Search code examples
c#excelspreadsheetopenxmlopenxml-sdk

Get embedded objects in OOXML spreadsheet


I am struggling with getting a result with the following code using Open XML SDK. I want to find all embedded objects in a OOXML/XLSX spreadsheet and report each found object on screen. How to do this?

I think "DataParts" might not be the right place to start, but even DataParts do not show anything.

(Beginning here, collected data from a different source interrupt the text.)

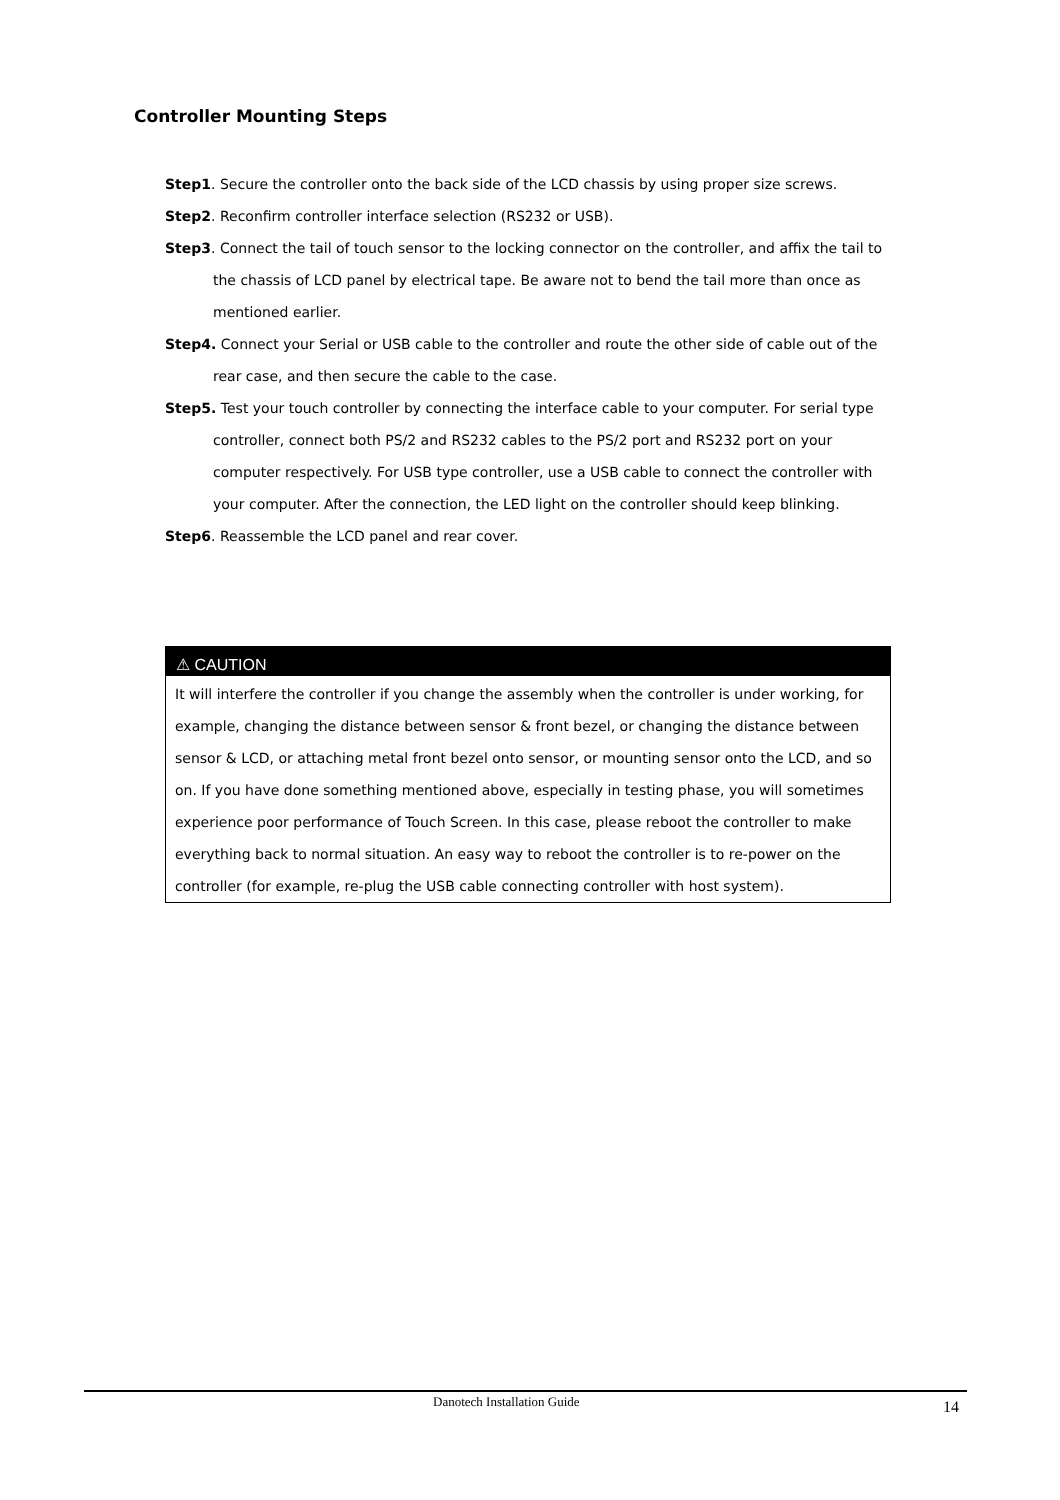Controller Mounting Steps
Step1. Secure the controller onto the back side of the LCD chassis by using proper size screws.
Step2. Reconfirm controller interface selection (RS232 or USB).
Step3. Connect the tail of touch sensor to the locking connector on the controller, and affix the tail to the chassis of LCD panel by electrical tape. Be aware not to bend the tail more than once as mentioned earlier.
Step4. Connect your Serial or USB cable to the controller and route the other side of cable out of the rear case, and then secure the cable to the case.
Step5. Test your touch controller by connecting the interface cable to your computer. For serial type controller, connect both PS/2 and RS232 cables to the PS/2 port and RS232 port on your computer respectively. For USB type controller, use a USB cable to connect the controller with your computer. After the connection, the LED light on the controller should keep blinking.
Step6. Reassemble the LCD panel and rear cover.
⚠ CAUTION
It will interfere the controller if you change the assembly when the controller is under working, for example, changing the distance between sensor & front bezel, or changing the distance between sensor & LCD, or attaching metal front bezel onto sensor, or mounting sensor onto the LCD, and so on. If you have done something mentioned above, especially in testing phase, you will sometimes experience poor performance of Touch Screen. In this case, please reboot the controller to make everything back to normal situation. An easy way to reboot the controller is to re-power on the controller (for example, re-plug the USB cable connecting controller with host system).
Danotech Installation Guide 14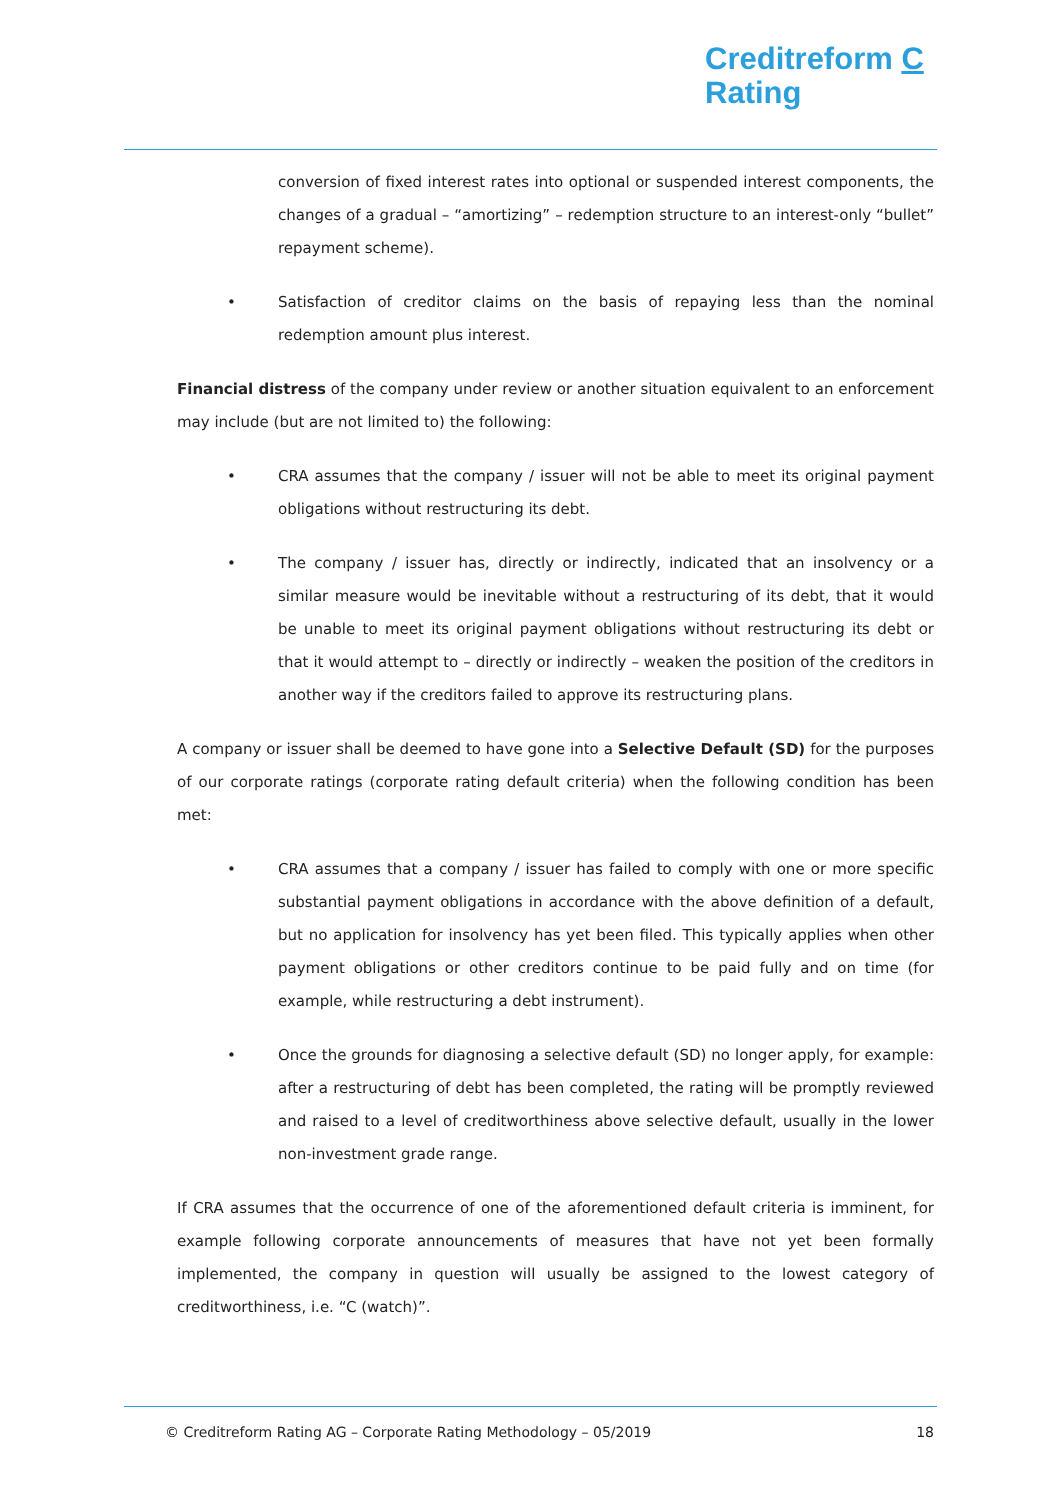Creditreform C
Rating
conversion of fixed interest rates into optional or suspended interest components, the changes of a gradual – “amortizing” – redemption structure to an interest-only “bullet” repayment scheme).
Satisfaction of creditor claims on the basis of repaying less than the nominal redemption amount plus interest.
Financial distress of the company under review or another situation equivalent to an enforcement may include (but are not limited to) the following:
CRA assumes that the company / issuer will not be able to meet its original payment obligations without restructuring its debt.
The company / issuer has, directly or indirectly, indicated that an insolvency or a similar measure would be inevitable without a restructuring of its debt, that it would be unable to meet its original payment obligations without restructuring its debt or that it would attempt to – directly or indirectly – weaken the position of the creditors in another way if the creditors failed to approve its restructuring plans.
A company or issuer shall be deemed to have gone into a Selective Default (SD) for the purposes of our corporate ratings (corporate rating default criteria) when the following condition has been met:
CRA assumes that a company / issuer has failed to comply with one or more specific substantial payment obligations in accordance with the above definition of a default, but no application for insolvency has yet been filed. This typically applies when other payment obligations or other creditors continue to be paid fully and on time (for example, while restructuring a debt instrument).
Once the grounds for diagnosing a selective default (SD) no longer apply, for example: after a restructuring of debt has been completed, the rating will be promptly reviewed and raised to a level of creditworthiness above selective default, usually in the lower non-investment grade range.
If CRA assumes that the occurrence of one of the aforementioned default criteria is imminent, for example following corporate announcements of measures that have not yet been formally implemented, the company in question will usually be assigned to the lowest category of creditworthiness, i.e. “C (watch)”.
© Creditreform Rating AG – Corporate Rating Methodology – 05/2019 18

var files = Directory.EnumerateFiles(@"SOME DIRECTORY");
foreach (var file in files)
{
    Console.WriteLine(file);
        using (var spreadsheet = SpreadsheetDocument.Open(file, false))
        {
            var embedded_objects = spreadsheet.DataParts.ToList();
            int count = embedded_objects.Count;

            if (count > 0)
            {
                foreach (var item in embedded_objects)
                {
                    Console.WriteLine(item);
                }
            }
            else
            {
                Console.WriteLine(count);
            }
        }
}

Solution

  • @Sathish Guru V, thanks for giving me a hint on how to progress. Several hours later, I have something that is working for me, though I expected "embedded objects" to be a wider definition than just "OLE" e.g. pictures is also something I thought was an embedded object.

    Here's the code now. Any suggestions on how to improve are, are welcome.

    EDIT: I found a way to also count images. Code has been updated:

    using DocumentFormat.OpenXml.Packaging;
    using DocumentFormat.OpenXml.Spreadsheet;
    
    using (var spreadsheet = SpreadsheetDocument.Open(filepath, false))
    {
        var list = spreadsheet.WorkbookPart.WorksheetParts.ToList();
        foreach (var item in list)
        {
            int count_ole = item.EmbeddedObjectParts.Count(); // Register the number of OLE
            int count_image = item.ImageParts.Count(); // Register number of images
            int count = count_ole + count_image; // Sum
            if (count == 0) // If no embedded objects, inform user
            {
                embedobj_message = $"--> {count} embedded objects detected";
                Console.WriteLine(embedobj_message);
                return embedobj_message;
            }
            else
            {
                embedobj_message = $"--> {count} embedded objects detected";
                Console.WriteLine(embedobj_message);
                var embed_ole = item.EmbeddedObjectParts.ToList(); // Register each OLE to a list
                var embed_image = item.ImageParts.ToList(); // Register each image to a list
                int embedobj_no = 0;
                foreach (var part in embed_ole) // Inform user of each object
                {
                    embedobj_no++;
                    Console.WriteLine($"--> Embedded object #{embedobj_no}");
                    Console.WriteLine($"----> Content Type: {part.ContentType.ToString()}");
                    Console.WriteLine($"----> URI: {part.Uri.ToString()}");
    
                }
                foreach (var part in embed_image) // Inform user of each object
                {
                    embedobj_no++;
                    Console.WriteLine($"--> Embedded object #{embedobj_no}");
                    Console.WriteLine($"----> Content Type: {part.ContentType.ToString()}");
                    Console.WriteLine($"----> URI: {part.Uri.ToString()}");
                }
            }
        }
    }